● GIVEN RECORDS:
::::::
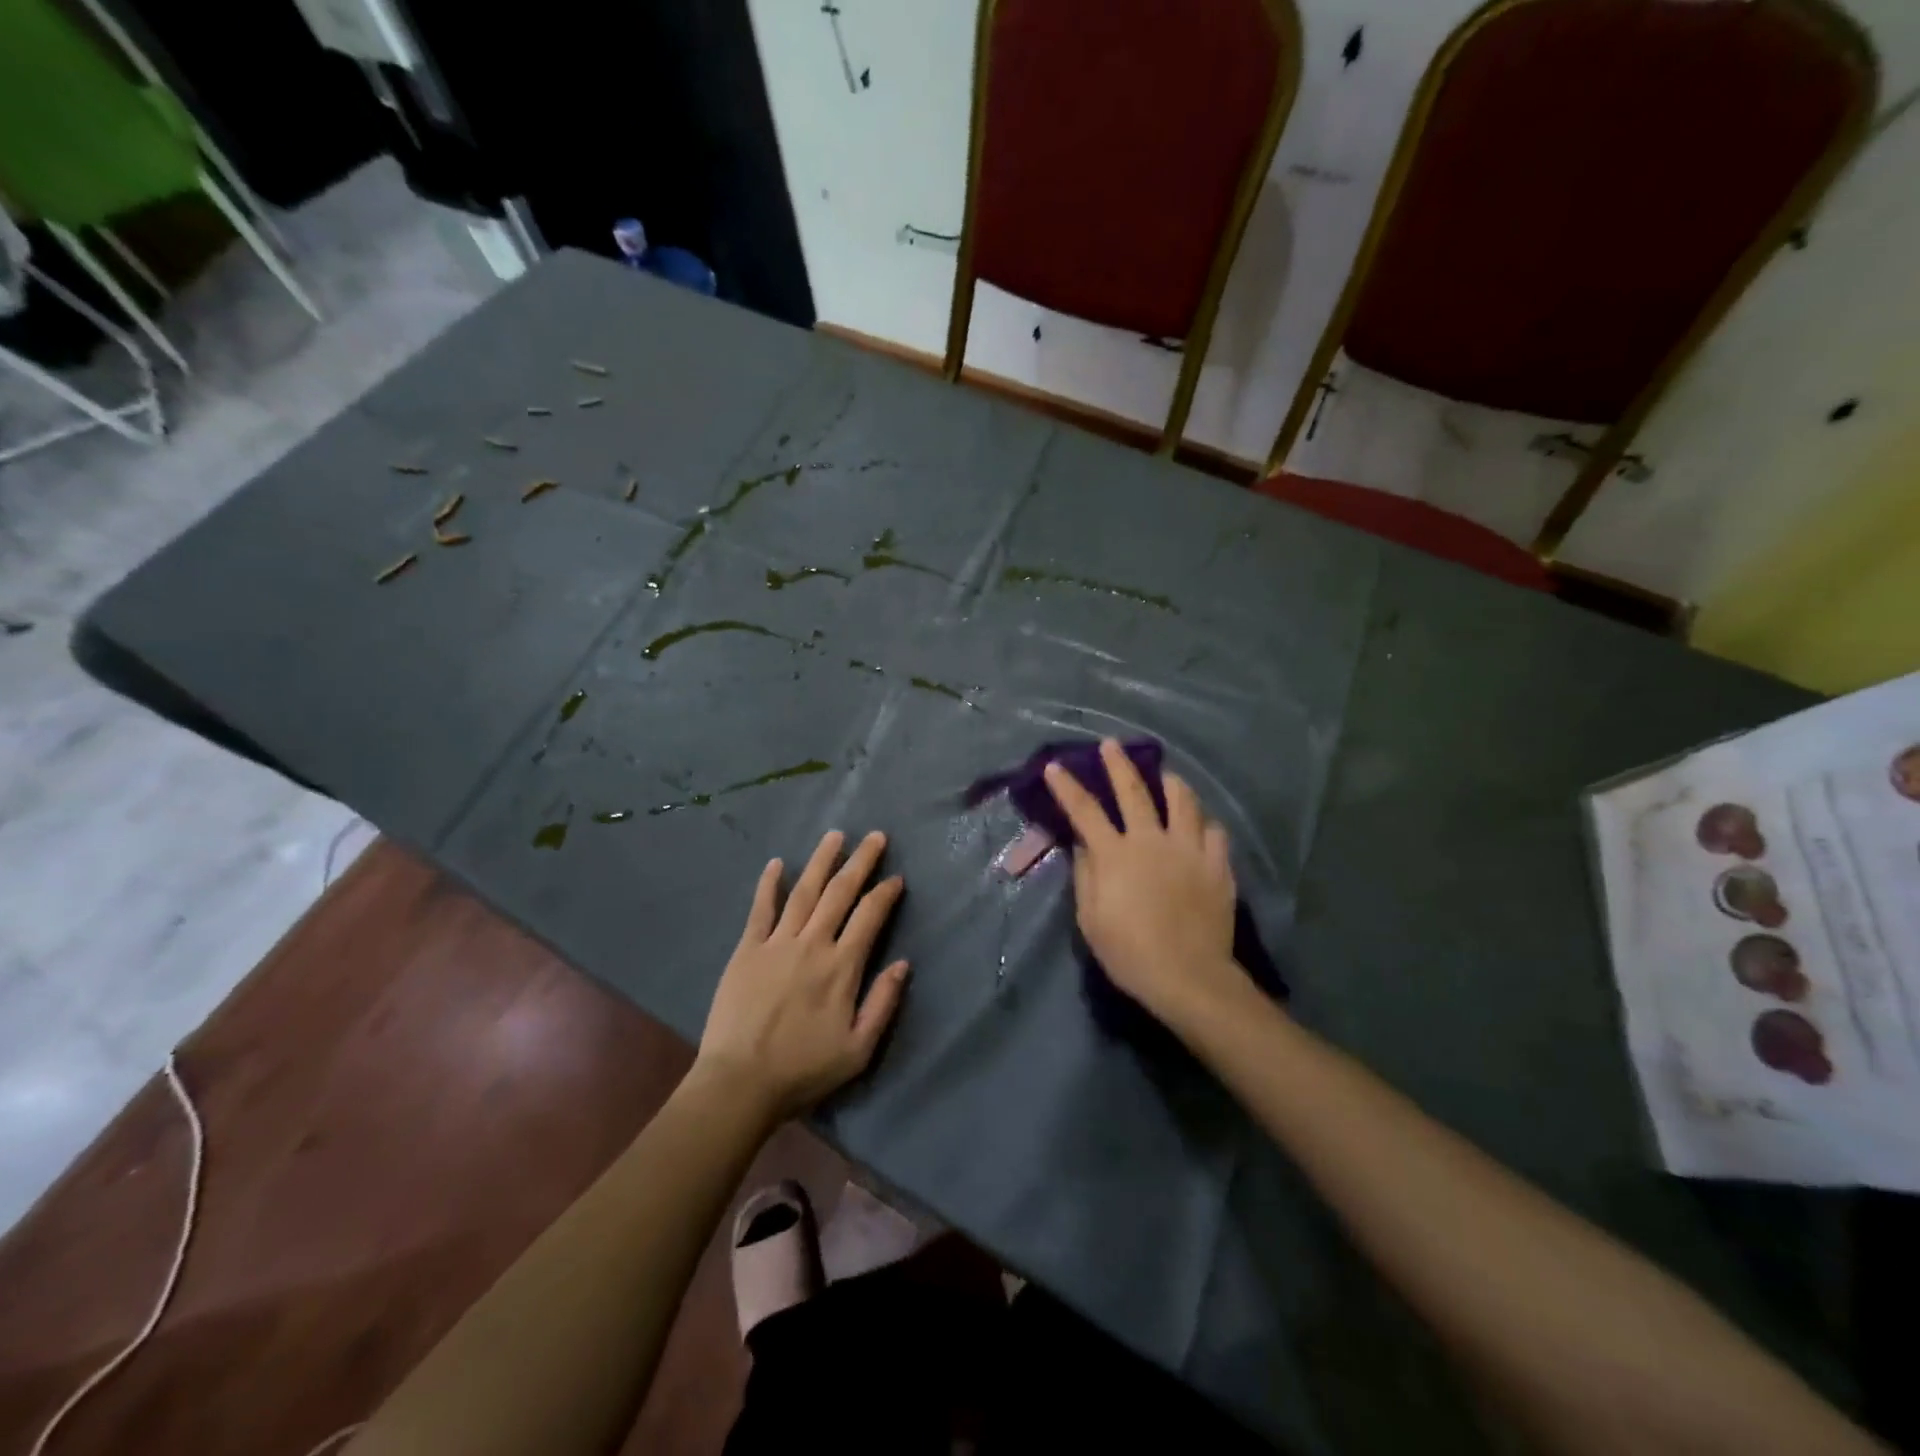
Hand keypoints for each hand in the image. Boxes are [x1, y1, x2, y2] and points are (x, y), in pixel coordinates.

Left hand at [693, 830, 909, 1124]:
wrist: (740, 1083)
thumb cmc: (803, 1070)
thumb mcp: (858, 1050)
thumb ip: (883, 1003)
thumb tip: (904, 964)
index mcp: (842, 967)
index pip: (869, 917)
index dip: (885, 894)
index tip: (896, 878)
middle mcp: (812, 944)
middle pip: (840, 893)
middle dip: (860, 862)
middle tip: (875, 836)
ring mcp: (777, 943)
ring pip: (804, 892)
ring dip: (821, 861)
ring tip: (834, 836)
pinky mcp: (747, 950)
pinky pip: (761, 910)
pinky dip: (770, 884)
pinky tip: (777, 863)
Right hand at [1045, 740, 1248, 1032]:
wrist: (1188, 976)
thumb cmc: (1129, 952)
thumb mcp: (1090, 919)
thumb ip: (1085, 875)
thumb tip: (1083, 845)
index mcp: (1115, 854)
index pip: (1085, 811)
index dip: (1067, 787)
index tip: (1055, 766)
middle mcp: (1151, 840)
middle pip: (1134, 791)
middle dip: (1119, 764)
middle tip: (1112, 745)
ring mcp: (1189, 849)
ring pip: (1183, 801)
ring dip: (1171, 783)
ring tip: (1166, 776)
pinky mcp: (1217, 865)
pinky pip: (1214, 832)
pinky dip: (1204, 824)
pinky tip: (1200, 825)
::::::
Search the data above for "middle" and copy every line where it turns up.

middle mcp: (812, 944)
middle pip: (840, 893)
middle dip: (860, 862)
middle tip: (875, 836)
middle mcp: (1151, 840)
middle pip: (1134, 791)
middle dip: (1119, 764)
middle tip: (1112, 745)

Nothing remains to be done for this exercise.